Glutathione is present in almost all cells in the body in rather high

concentrations. Glutathione serves as a storage and transport form of cysteine

and

also as a respiratory carrier of oxygen, both extremely important metabolic

functions. Within the cell itself, it has some very important metabolic

functions such as protecting the cells against damage that can be caused by

free

radicals and hydrogen peroxide. In the liver, glutathione is a reservoir of

cysteine which is utilized for protein synthesis. Glutathione can also replace

cysteine derived from methionine, thus exerting a methionine sparing action.

Vitamins C and E are two key nutrients that go through this recycling process.

Once they have performed their function as an antioxidant, scavenging free

radicals, they are reduced to an inactive state and must be regenerated to

their original form. This process requires an adequate supply of reduced

glutathione. Reduced glutathione (GSH) is present in red blood cells where it

is

functionally associated with the enzyme glucose-6-phosphate dehydrogenase

(G6PD)

and the coenzyme reduced nicotinamide-adenine dinucleotide phosphate

(NADPH). Both G6PD and NADPH are needed to maintain red blood cell integrity.

 

 

 

Glutathione also plays a part in how our immune systems function. When the

supply of glutathione is low, or has been depleted, this can inhibit the

activation of lymphocytes, and may also have a bearing on the response of

cytotoxic T-lymphocytes. The ability of mercury to affect the available supply

of

glutathione also affects these same lymphocyte functions. Mercury also

inactivates G6PD, which results in altered red blood cell membrane permeability

and

blocking of active glucose transport into cells. Mercury itself increases red

blood cell membrane permeability. The altered membrane permeability, in turn,

disrupts a large number of essential membrane functions, ultimately leading

to cell death. Glutathione peroxidase (GSH-Px) activity in the liver, kidneys,

testes, and erythrocytes is significantly depressed by silver and mercuric

chloride.

 

 

Glutathione peroxidase protects the human brain.
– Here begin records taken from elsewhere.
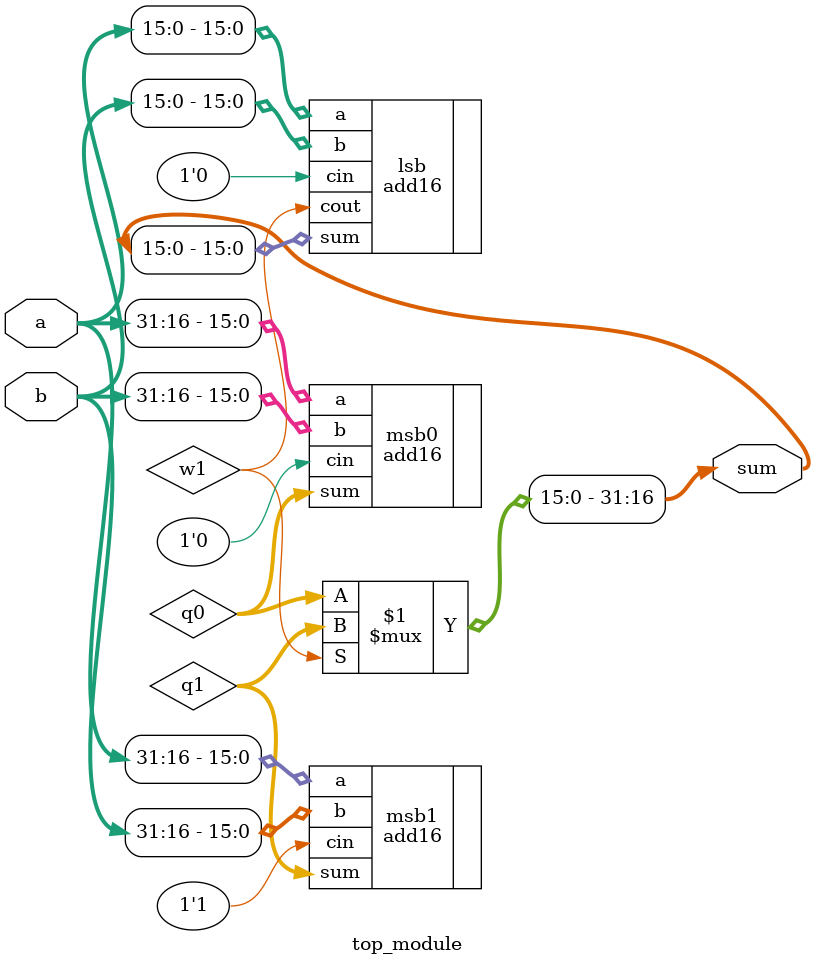
<source format=v>
/*
In this exercise, you are provided with the same module add16 as the previous exercise, which adds two 16-bit numbers with carry-in and produces a carry-out and 16-bit sum. 
You must instantiate three of these to build the carry-select adder, using your own 16-bit 2-to-1 multiplexer.
*/

module top_module(
    input [31:0] a,
    input [31:0] b,
    output [31:0] sum
);
	
  wire w1;
  wire [15:0] q0;
  wire [15:0] q1;
    
  add16 lsb (.a(a[15:0]),.b(b[15:0]), .cin(1'b0),.sum(sum[15:0]),.cout(w1));
  add16 msb0 (.a(a[31:16]),.b(b[31:16]), .cin(1'b0),.sum(q0));
  add16 msb1 (.a(a[31:16]),.b(b[31:16]), .cin(1'b1),.sum(q1));
    
  assign sum[31:16] = w1? q1:q0;
    
endmodule

</source>
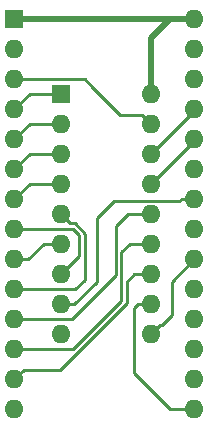
<source format=gbr>
G04 #@! TF.GenerationSoftware,KiCad,Pcbnew,(5.1.4)-1*
G04 #@! TF.CreationDate,2021-03-20T22:52:07-04:00*
G04 #@! TF.ProjectId,27C256_to_82s137,32374332-3536-45f7-946f-5f3832733133,rev?*
G04 #@! TF.SameCoordinates,Original*
G04 #@! TF.FileFunction,Copper,L1,Top*
G04 #@! TF.FilePolarity,Positive*
%FSLAX46Y46*%
G04 Gerber Fmt 4.6, Leading zero omitted, Abs format (unit mm)*
G04 Created by KiCad (PCBNEW (5.1.4)-1) date 2021-03-20 22:52:07*
%MOMM*%
%LPD*%
G04 APERTURE LIST*
%ADD10O,1.600000X1.600000*%
%ADD11R,1.600000X1.600000*%
%ADD12C,0.500000*%
%ADD13C,0.250000*%
G04 APERTURE END LIST*
D10*
X170300000Y-83560000D03*
X162680000Y-103880000D03*
X170300000Y-86100000D03*
X162680000Y-101340000D03*
X170300000Y-88640000D03*
X162680000Y-98800000D03*
X170300000Y-91180000D03*
X162680000Y-96260000D03*
X170300000Y-93720000D03*
X162680000Y-93720000D03*
X170300000Y-96260000D03*
X162680000Y-91180000D03*
X170300000Y-98800000D03*
X162680000Y-88640000D03*
X170300000Y-101340000D03*
X162680000Y-86100000D03*
X170300000Y-103880000D03*
D11*
X162680000Y-83560000D03*
D10*
X173975001Y-77235001D03*
X158735001Y-110255001D03*
X173975001Y-79775001D03*
X158735001Y-107715001D03*
X173975001Y-82315001D03*
X158735001Y-105175001D03*
X173975001Y-84855001D03*
X158735001Y-102635001D03*
X173975001Y-87395001D03*
X158735001Y-100095001D03*
X173975001Y-89935001D03*
X158735001Y-97555001D03*
X173975001Y-92475001D03*
X158735001Y-95015001D03*
X173975001Y-95015001D03*
X158735001Y-92475001D03*
X173975001Y-97555001D03*
X158735001Y-89935001D03*
X173975001Y-100095001D03*
X158735001Y-87395001D03*
X173975001Y-102635001D03*
X158735001Y-84855001D03*
X173975001Y-105175001D03*
X158735001Y-82315001D03*
X173975001Y-107715001D03*
X158735001Y-79775001D03*
X173975001Y-110255001D03*
D11*
X158735001Y-77235001D03*
D12*
X170300000Y-78820000D02*
X171884999Y-77235001D01*
X170300000Y-83560000D02*
X170300000Y-78820000D01*
X173975001Y-77235001D02*
X171884999Y-77235001D01*
X171884999Y-77235001D02*
X158735001Y-77235001D01*
D13*
X169500001Y-85300001D02*
X167670001Y-85300001D01*
X170300000Y-86100000D02*
X169500001Y-85300001D01*
X164685001Y-82315001D02*
X165395000Y-83025000D01*
X158735001Y-82315001D02*
X164685001Y-82315001D01*
X167670001Y-85300001D02*
X165395000Y-83025000D01*
X171099999Y-103080001D02*
X171269999Y-103080001D01*
X170300000Y-103880000D02*
X171099999Y-103080001D01*
X171269999Y-103080001D02*
X172070000Y-102280000D01*
X172070000Y-99460002D02*
X173975001Y-97555001D01*
X172070000Y-102280000D02*
X172070000Y-99460002D01*
X173975001Y-84964999D02*
X173975001Y-84855001D01*
X170300000Y-88640000D02*
X173975001Y-84964999D01*
X163725001Y-95015001D02*
X158735001Y-95015001D01*
X164240000Y-95530000D02*
X163725001Y-95015001D01*
X162680000Y-98800000D02*
X164240000Y-97240000D01*
X164240000Y-97240000D02*
X164240000Y-95530000D01*
X173975001Y-87504999D02*
X173975001Y-87395001D01*
X170300000Y-91180000D02*
X173975001Y-87504999D01*
X158735001Y-97555001D02*
X159924999Y-97555001D01*
X161220000Y-96260000D02*
X162680000Y-96260000D01*
X159924999Y-97555001D02*
X161220000Y-96260000D01*
X168320000Y-93720000D02*
X170300000Y-93720000D01*
X167330000Y-94710000D02*
X168320000Y-93720000D01*
X167330000Y-98880000D02*
X167330000Y-94710000D01*
X158735001Y-102635001D02*
X163574999Y-102635001D01*
X163574999Y-102635001D02*
X167330000Y-98880000D01*
X163894999Y-100095001D02*
X158735001Y-100095001D01*
X164720000Y-99270000D02*
X163894999Y-100095001D01*
X164720000Y-95373590D02*
X164720000Y-99270000D01*
X163866409Y-94519999D02*
X164720000Y-95373590D01*
X162680000Y-93720000D02*
X163479999Y-94519999D01*
X163479999Y-94519999D02*
X163866409Y-94519999D01*
X168480000Y-96260000D02*
X170300000Y-96260000D01*
X167780010Y-96959990D02*
X168480000Y-96260000D01*
X167780010Y-101089990D02*
X167780010Y-96959990D01*
X158735001Y-105175001D02*
X163694999Y-105175001D01*
X163694999Y-105175001D02*
X167780010Y-101089990D01*
X160030002Y-91180000D02*
X158735001Y-92475001D01*
X162680000Y-91180000D02*
X160030002Y-91180000D01*
X168890000Y-98800000D02*
X170300000Y-98800000D01*
X168230020Y-99459980D02*
X168890000Y-98800000D01*
X168230020Y-101276390D02*
X168230020Y-99459980D01*
X162591408Y-106915002D02*
X168230020Y-101276390D01*
X158735001Y-107715001D02*
X159535000Y-106915002D01*
X159535000Y-106915002D02*
X162591408Y-106915002D01*
X160030002Y-88640000D02*
X158735001Y-89935001D01*
X162680000Y-88640000D02*
X160030002Y-88640000D01*
X169168630Y-101340000D02*
X168860000Y-101648630D01*
X170300000Y-101340000D02*
X169168630Y-101340000D01*
X168860000Y-101648630D02*
X168860000Y-107220000D01*
X171895001Y-110255001D02*
X173975001Y-110255001D01*
X168860000Y-107220000D02*
X171895001Y-110255001D01*
X160030002Y-86100000D02*
X158735001Y-87395001D01*
X162680000Y-86100000D02*
X160030002Y-86100000D01*
X163811370Y-101340000D02*
X165700000Y-99451370D01*
X162680000Y-101340000D02*
X163811370Y-101340000D01*
X165700000Y-99451370D02*
X165700000Y-94030000D01*
X167135001Y-92594999D02*
X166540000Y-93190000D01*
X172723633Y-92594999D02*
X167135001Y-92594999D01*
X172843631Y-92475001D02*
X172723633Y-92594999D01*
X173975001Y-92475001D02*
X172843631Y-92475001D01*
X165700000Y-94030000D02*
X166540000Y-93190000D01*
X160030002Y-83560000D02*
X158735001Y-84855001D01*
X162680000Y-83560000D02*
X160030002Y-83560000D01*
M02*

</source>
When polyunsaturated fatty

acids, which are located primarily in the brain, are oxidized, organic

hydroperoxides are formed that can only be reduced by GSH-Px. Alterations in

GSH-Px

activity and tissue damage caused by peroxide accumulation is of

significance in the development of senility and degenerative neurological

diseases. One

of the primary ways the body gets rid of metal compounds is through a pathway

that goes from the liver into the bile where they are then transported to

the small intestine and excreted in the feces. Inorganic mercury is complexed

with glutathione in the bile, suggesting that glutathione status is a major

consideration in the biliary secretion of mercury. This same pathway is

affected by a mercury induced reduction of available taurine needed to produce

bile

acid (taurocholic acid).

 

 

When the microflora of the intestine have been reduced through stress, poor

diet, use of antibiotics and other drugs, fecal content of mercury is greatly

reduced. Instead of being excreted in the feces, the mercury gets

recirculated back to the liver. The person who is under stress, eating a poor

diet,

and/or taking antibiotics will tend to maintain a higher body burden of mercury

derived from dietary sources--especially if they are eating fish.